[Collection entries]
********************

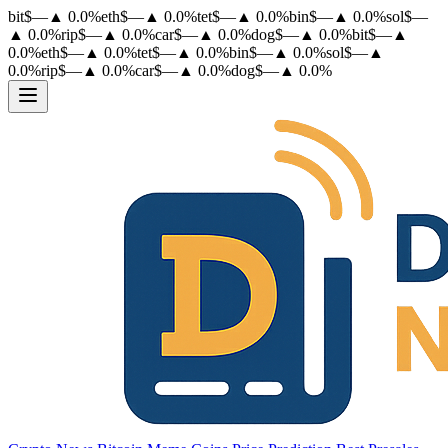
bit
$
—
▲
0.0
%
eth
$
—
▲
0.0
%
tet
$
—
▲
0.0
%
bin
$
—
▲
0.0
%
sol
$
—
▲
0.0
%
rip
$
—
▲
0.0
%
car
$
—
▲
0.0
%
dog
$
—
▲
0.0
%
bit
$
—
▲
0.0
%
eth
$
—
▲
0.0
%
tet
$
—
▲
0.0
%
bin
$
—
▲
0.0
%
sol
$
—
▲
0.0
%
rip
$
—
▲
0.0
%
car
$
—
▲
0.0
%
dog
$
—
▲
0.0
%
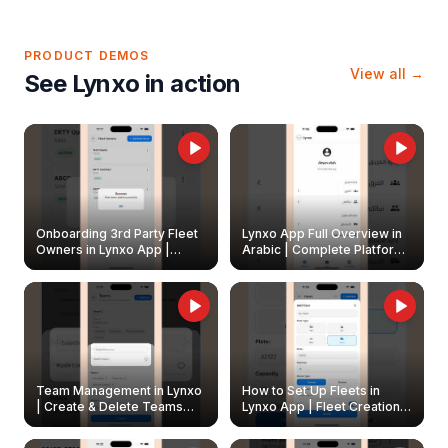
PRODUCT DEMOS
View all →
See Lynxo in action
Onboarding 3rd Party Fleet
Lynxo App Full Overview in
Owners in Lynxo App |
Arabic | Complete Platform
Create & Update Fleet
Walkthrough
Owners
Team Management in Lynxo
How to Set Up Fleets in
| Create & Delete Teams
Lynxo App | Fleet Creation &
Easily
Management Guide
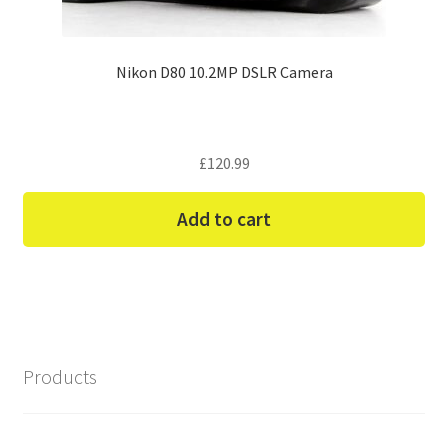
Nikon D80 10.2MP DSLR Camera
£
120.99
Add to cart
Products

********************

→ WRITTEN TASK
In the records above, how many lines include the string "Create"? Answer with only the number.

→ RESULT FOR THIS EXERCISE
2